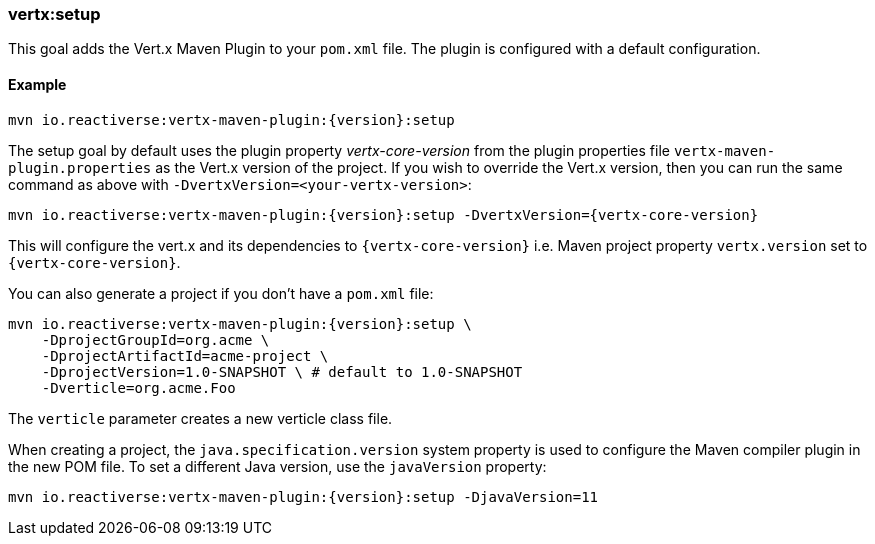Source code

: [[vertx:setup]]
=== *vertx:setup*

This goal adds the Vert.x Maven Plugin to your `pom.xml` file.
The plugin is configured with a default configuration.

==== Example

[source,subs="attributes"]
----
mvn io.reactiverse:vertx-maven-plugin:{version}:setup
----

The setup goal by default uses the plugin property _vertx-core-version_ from the plugin properties file `vertx-maven-plugin.properties` as the Vert.x version of the project.
If you wish to override the Vert.x version, then you can run the same command as above with `-DvertxVersion=<your-vertx-version>`:

[source,subs=attributes+]
----
mvn io.reactiverse:vertx-maven-plugin:{version}:setup -DvertxVersion={vertx-core-version}
----

This will configure the vert.x and its dependencies to `{vertx-core-version}` i.e. Maven project property `vertx.version` set to `{vertx-core-version}`.

You can also generate a project if you don't have a `pom.xml` file:

[source,subs="attributes"]
----
mvn io.reactiverse:vertx-maven-plugin:{version}:setup \
    -DprojectGroupId=org.acme \
    -DprojectArtifactId=acme-project \
    -DprojectVersion=1.0-SNAPSHOT \ # default to 1.0-SNAPSHOT
    -Dverticle=org.acme.Foo
----

The `verticle` parameter creates a new verticle class file.

When creating a project, the `java.specification.version` system property is used to configure the Maven compiler plugin in the new POM file.
To set a different Java version, use the `javaVersion` property:

[source,subs=attributes+]
----
mvn io.reactiverse:vertx-maven-plugin:{version}:setup -DjavaVersion=11
----
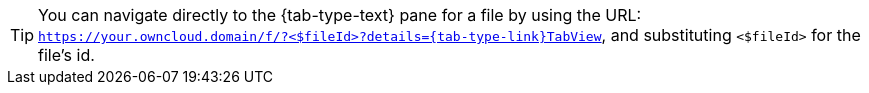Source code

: [TIP]
====
You can navigate directly to the {tab-type-text} pane for a file by using the URL: `https://your.owncloud.domain/f/?<$fileId>?details={tab-type-link}TabView`, and substituting `<$fileId>` for the file's id.
====
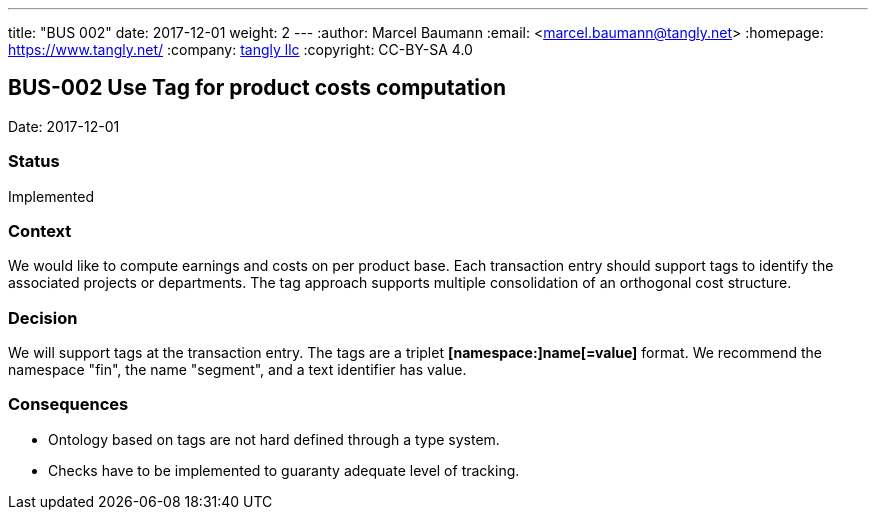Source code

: ---
title: "BUS 002"
date: 2017-12-01
weight: 2
---
:author: Marcel Baumann
:email: <marcel.baumann@tangly.net>
:homepage: https://www.tangly.net/
:company: https://www.tangly.net/[tangly llc]
:copyright: CC-BY-SA 4.0

== BUS-002 Use Tag for product costs computation

Date: 2017-12-01

=== Status

Implemented

=== Context

We would like to compute earnings and costs on per product base.
Each transaction entry should support tags to identify the associated projects or departments.
The tag approach supports multiple consolidation of an orthogonal cost structure.

=== Decision

We will support tags at the transaction entry.
The tags are a triplet *[namespace:]name[=value]* format.
We recommend the namespace "fin", the name "segment", and a text identifier has value.

=== Consequences

* Ontology based on tags are not hard defined through a type system.
* Checks have to be implemented to guaranty adequate level of tracking.
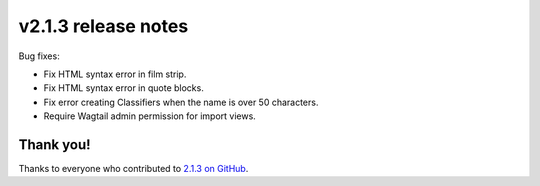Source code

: v2.1.3 release notes
====================

Bug fixes:

* Fix HTML syntax error in film strip.

* Fix HTML syntax error in quote blocks.

* Fix error creating Classifiers when the name is over 50 characters.

* Require Wagtail admin permission for import views.


Thank you!
----------

Thanks to everyone who contributed to `2.1.3 on GitHub <https://github.com/coderedcorp/coderedcms/milestone/48?closed=1>`_.
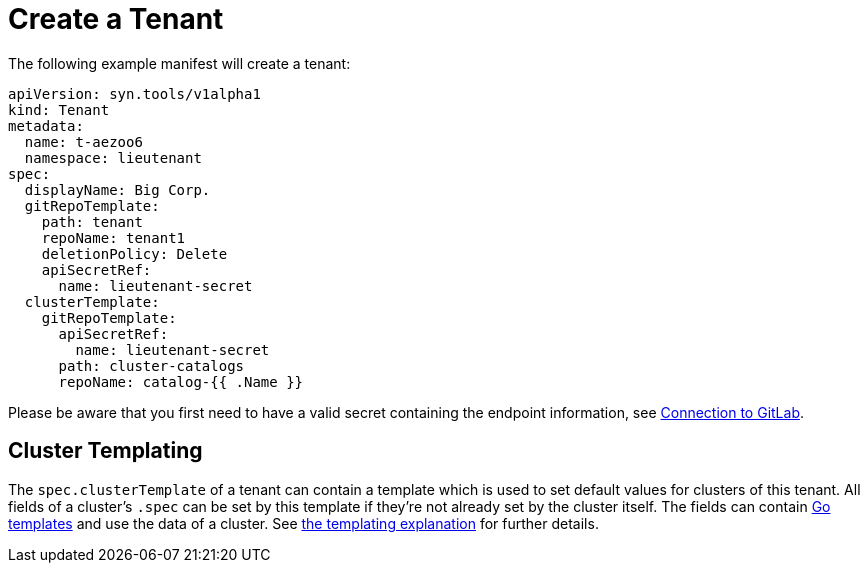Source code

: = Create a Tenant

The following example manifest will create a tenant:

[source,yaml]
....
apiVersion: syn.tools/v1alpha1
kind: Tenant
metadata:
  name: t-aezoo6
  namespace: lieutenant
spec:
  displayName: Big Corp.
  gitRepoTemplate:
    path: tenant
    repoName: tenant1
    deletionPolicy: Delete
    apiSecretRef:
      name: lieutenant-secret
  clusterTemplate:
    gitRepoTemplate:
      apiSecretRef:
        name: lieutenant-secret
      path: cluster-catalogs
      repoName: catalog-{{ .Name }}
....

Please be aware that you first need to have a valid secret containing the endpoint information, see xref:how-tos/gitlab-connection.adoc[Connection to GitLab].


== Cluster Templating

The `spec.clusterTemplate` of a tenant can contain a template which is used to set default values for clusters of this tenant.
All fields of a cluster's `.spec` can be set by this template if they're not already set by the cluster itself.
The fields can contain https://golang.org/pkg/text/template[Go templates] and use the data of a cluster.
See xref:explanations/templating.adoc[the templating explanation] for further details.
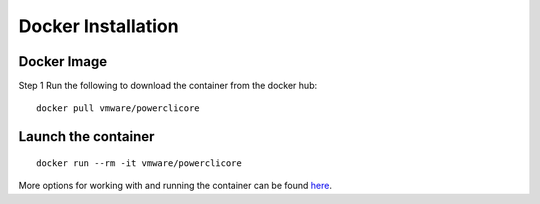Docker Installation
===================

Docker Image
------------

Step 1 Run the following to download the container from the docker hub:

:: 

 docker pull vmware/powerclicore


Launch the container
--------------------

:: 

 docker run --rm -it vmware/powerclicore

More options for working with and running the container can be found here_.

.. _here: http://www.virtuallyghetto.com/2016/10/5-different-ways-to-run-powercli-script-using-powercli-core-docker-container.html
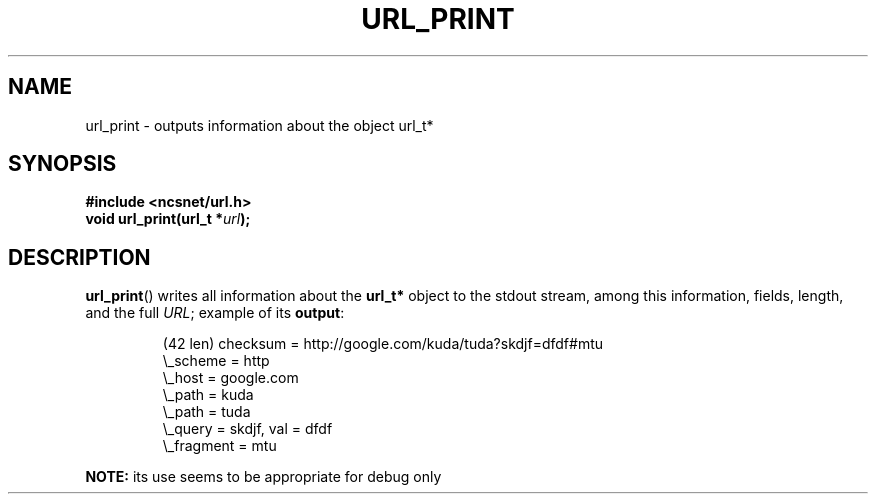 .\" Copyright (c) 2024, oldteam. All rights reserved.
.\"
.\" Redistribution and use in source and binary forms, with or without
.\" modification, are permitted provided that the following conditions are met:
.\"
.\" 1. Redistributions of source code must retain the above copyright notice, this
.\"    list of conditions and the following disclaimer.
.\" 2. Redistributions in binary form must reproduce the above copyright notice,
.\"    this list of conditions and the following disclaimer in the documentation
.\"    and/or other materials provided with the distribution.
.\"
.\" THIS SOFTWARE IS PROVIDED BY THE COPYRIGHT HOLDERS AND CONTRIBUTORS "AS IS" AND
.\" ANY EXPRESS OR IMPLIED WARRANTIES, INCLUDING, BUT NOT LIMITED TO, THE IMPLIED
.\" WARRANTIES OF MERCHANTABILITY AND FITNESS FOR A PARTICULAR PURPOSE ARE
.\" DISCLAIMED. IN NO EVENT SHALL THE COPYRIGHT OWNER OR CONTRIBUTORS BE LIABLE FOR
.\" ANY DIRECT, INDIRECT, INCIDENTAL, SPECIAL, EXEMPLARY, OR CONSEQUENTIAL DAMAGES
.\" (INCLUDING, BUT NOT LIMITED TO, PROCUREMENT OF SUBSTITUTE GOODS OR SERVICES;
.\" LOSS OF USE, DATA, OR PROFITS; OR BUSINESS INTERRUPTION) HOWEVER CAUSED AND
.\" ON ANY THEORY OF LIABILITY, WHETHER IN CONTRACT, STRICT LIABILITY, OR TORT
.\" (INCLUDING NEGLIGENCE OR OTHERWISE) ARISING IN ANY WAY OUT OF THE USE OF THIS
.\" SOFTWARE, EVEN IF ADVISED OF THE POSSIBILITY OF SUCH DAMAGE.
.\"
.TH URL_PRINT 3 "13 June 2024"
.SH NAME
url_print \- outputs information about the object url_t*
.SH SYNOPSIS
.nf
.B #include <ncsnet/url.h>
\fBvoid    url_print(url_t *\fP\fIurl\fP\fB);\fP
.fi
.SH DESCRIPTION
.BR url_print ()
writes all information about the
.B url_t*
object to the stdout stream, among this information, fields,
length, and the full \fIURL\fP;
example of its
.BR output :
.IP
.nf
(42 len) checksum = http://google.com/kuda/tuda?skdjf=dfdf#mtu
 \\_scheme = http
    \\_host = google.com
    \\_path = kuda
        \\_path = tuda
    \\_query = skdjf, val = dfdf
    \\_fragment = mtu
.fi
.PP
.B NOTE:
its use seems to be appropriate for debug only
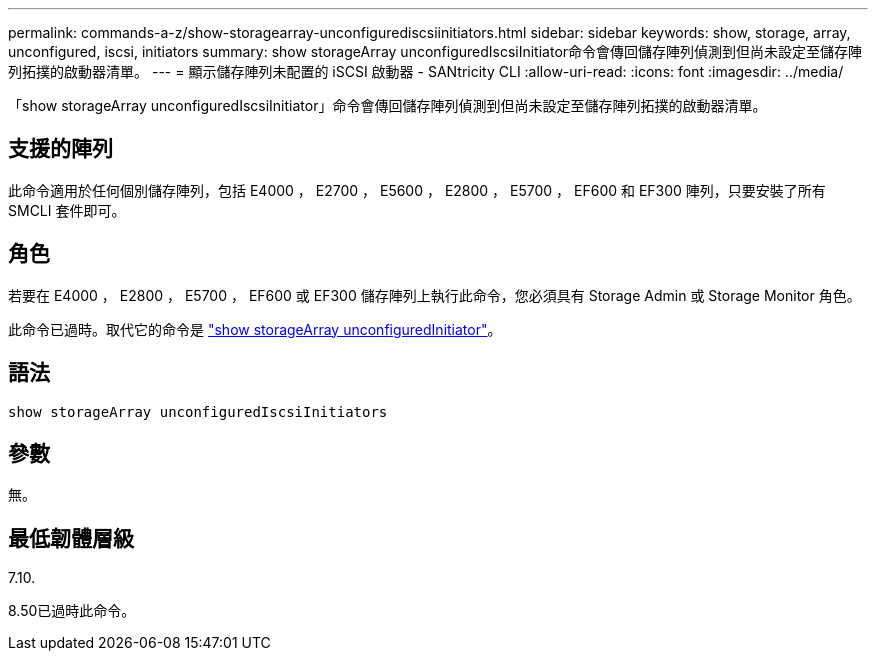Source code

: ---
permalink: commands-a-z/show-storagearray-unconfigurediscsiinitiators.html 
sidebar: sidebar 
keywords: show, storage, array, unconfigured, iscsi, initiators 
summary: show storageArray unconfiguredIscsiInitiator命令會傳回儲存陣列偵測到但尚未設定至儲存陣列拓撲的啟動器清單。 
---
= 顯示儲存陣列未配置的 iSCSI 啟動器 - SANtricity CLI
:allow-uri-read: 
:icons: font
:imagesdir: ../media/


[role="lead"]
「show storageArray unconfiguredIscsiInitiator」命令會傳回儲存陣列偵測到但尚未設定至儲存陣列拓撲的啟動器清單。



== 支援的陣列

此命令適用於任何個別儲存陣列，包括 E4000 ， E2700 ， E5600 ， E2800 ， E5700 ， EF600 和 EF300 陣列，只要安裝了所有 SMCLI 套件即可。



== 角色

若要在 E4000 ， E2800 ， E5700 ， EF600 或 EF300 儲存陣列上執行此命令，您必須具有 Storage Admin 或 Storage Monitor 角色。

此命令已過時。取代它的命令是 link:show-storagearray-unconfiguredinitiators.html["show storageArray unconfiguredInitiator"]。



== 語法

[source, cli]
----
show storageArray unconfiguredIscsiInitiators
----


== 參數

無。



== 最低韌體層級

7.10.

8.50已過時此命令。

*Task to complete*. What lines in the records above include the string "repoName"? Copy each one.

*Answer to this problem*.
    repoName: tenant1
      repoName: catalog-{{ .Name }}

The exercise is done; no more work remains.